Server Coding Guidelines

LogEnabled interface as the preferred way, except for non-server code and classes that have no bean definition. LogEnabled should be used wherever logging is needed and no "session-scoped" Log is provided.

Design Objectives

Features

These are some of the currently implemented features:

Complete portability Apache James is be a 100% pure Java application based on the Java 2 platform and the JavaMail 1.4 API.

Protocol abstraction Unlike other mail engines, protocols are seen only like "communication languages" ruling comunications between clients and the server. Apache James is not be tied to any particular protocol but follow an abstracted server design (like JavaMail did on the client side)

Complete solution The mail system is able to handle both mail transport and storage in a single server application. Apache James works alone without the need for any other server or solution.

Mailet support Apache James supports the Apache Mailet API. A Mailet is a discrete piece of mail-processing logic which is incorporated into a Mailet-compliant mail-server's processing. This easy-to-write, easy-to-use pattern allows developers to build powerful customized mail systems. Examples of the services a Mailet might provide include: a mail-to-fax or mail-to-phone transformer, a filter, a language translator, a mailing list manager, etc. Several Mailets are included in the James distribution (see documentation).

Resource abstraction Like protocols, resources are abstracted and, accessed through defined interfaces (JavaMail for transport, JDBC for spool storage or user accounts in RDBMS's, Apache Mailet API). The server is highly modular and reuse solutions from other projects.

Secure and multi-threaded design Based on well known frameworks such as Spring, ActiveMQ, OpenJPA, Netty,..., Apache James has a careful, security-oriented, full multi-threaded design, to allow performance, scalability and mission-critical use.

Anything else you may want if you help us write it :-)

Standards Compliance

It is the existence of published "open" standards which allows independant teams to develop interoperable software.

James attempts to support a number of these standards most of which are IETF RFC's and in the areas covered by these standards the published standard is our requirements document.

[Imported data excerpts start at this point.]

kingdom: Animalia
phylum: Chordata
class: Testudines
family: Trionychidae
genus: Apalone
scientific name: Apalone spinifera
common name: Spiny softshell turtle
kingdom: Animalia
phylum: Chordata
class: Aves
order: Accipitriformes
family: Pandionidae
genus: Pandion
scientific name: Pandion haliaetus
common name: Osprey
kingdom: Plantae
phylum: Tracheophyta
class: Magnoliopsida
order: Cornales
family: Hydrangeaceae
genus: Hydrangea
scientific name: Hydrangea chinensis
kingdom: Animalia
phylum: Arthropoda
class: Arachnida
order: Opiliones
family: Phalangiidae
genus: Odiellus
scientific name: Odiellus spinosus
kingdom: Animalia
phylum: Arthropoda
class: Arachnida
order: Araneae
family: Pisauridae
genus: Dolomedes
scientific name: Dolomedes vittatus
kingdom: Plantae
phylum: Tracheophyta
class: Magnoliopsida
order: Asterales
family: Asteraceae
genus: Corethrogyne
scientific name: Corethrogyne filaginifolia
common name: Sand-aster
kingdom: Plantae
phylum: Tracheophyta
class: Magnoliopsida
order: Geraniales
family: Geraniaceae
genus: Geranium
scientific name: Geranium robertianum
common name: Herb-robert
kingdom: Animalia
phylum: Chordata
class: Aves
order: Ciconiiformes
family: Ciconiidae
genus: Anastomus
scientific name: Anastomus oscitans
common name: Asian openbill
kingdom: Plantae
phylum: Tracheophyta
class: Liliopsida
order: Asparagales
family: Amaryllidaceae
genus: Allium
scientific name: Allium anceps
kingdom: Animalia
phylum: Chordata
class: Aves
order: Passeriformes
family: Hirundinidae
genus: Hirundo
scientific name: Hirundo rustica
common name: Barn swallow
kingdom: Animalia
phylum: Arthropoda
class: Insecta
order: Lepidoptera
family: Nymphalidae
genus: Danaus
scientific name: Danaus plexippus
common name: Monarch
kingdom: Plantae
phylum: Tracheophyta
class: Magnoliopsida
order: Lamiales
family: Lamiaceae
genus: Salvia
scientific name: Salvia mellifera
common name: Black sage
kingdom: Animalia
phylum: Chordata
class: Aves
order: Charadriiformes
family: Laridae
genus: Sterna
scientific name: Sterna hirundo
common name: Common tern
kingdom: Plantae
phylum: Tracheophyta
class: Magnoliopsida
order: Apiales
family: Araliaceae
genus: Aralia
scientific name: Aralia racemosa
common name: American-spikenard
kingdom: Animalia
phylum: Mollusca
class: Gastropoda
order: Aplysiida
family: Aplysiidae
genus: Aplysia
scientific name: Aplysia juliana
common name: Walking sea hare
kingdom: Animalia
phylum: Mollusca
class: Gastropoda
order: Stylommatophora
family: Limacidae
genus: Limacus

This sometimes leads to confusion where behaviour is not the subject of a relevant standard, or conflict where common (de-facto) behaviour is actually at odds with a supported standard.

We believe that it is our responsibility to adhere to the published standard. If we allow our implementation to deviate it means that we are tacitly encouraging the situation whereby interoperability is no longer guarenteed by standards compliance alone, but also requires access to undocumented and possibly even commercially licenced technology. There is no easy route for a newcomer to aquire these secrets, and interoperabilty becomes something only available to the elite.

The James policy for issues of non-compliance tries to tread the fine line between a pragmatic acceptance of other people's misinterpretation of the RFC's and an evangelical defence of open standards as the key to freedom of interoperation.

In practice this policy is that certain well argued of cases of non-compliance which can be *safely* worked around, will be tolerated by James.

In cases (like jira issue JAMES-344) where variance from a published standard is required it is desirable that this functionality is disabled in James by default, it must be prominently and clearly documented that this causes James to violate the relevant standard, and should be enabled by explicit configuration, making its use a conscious decision of the user rather than an decision taken by the James team.

In cases where the required behaviour is not within the scope of any standard which James claims to support (such as behaviour which is a de-facto standard or an internet draft RFC but not yet subject of a standards track RFC) it is acceptable to implement the behaviour so long as it is adequately documented (for instance by refrence to an internet draft or other public document) and users can be clear about what to expect from James.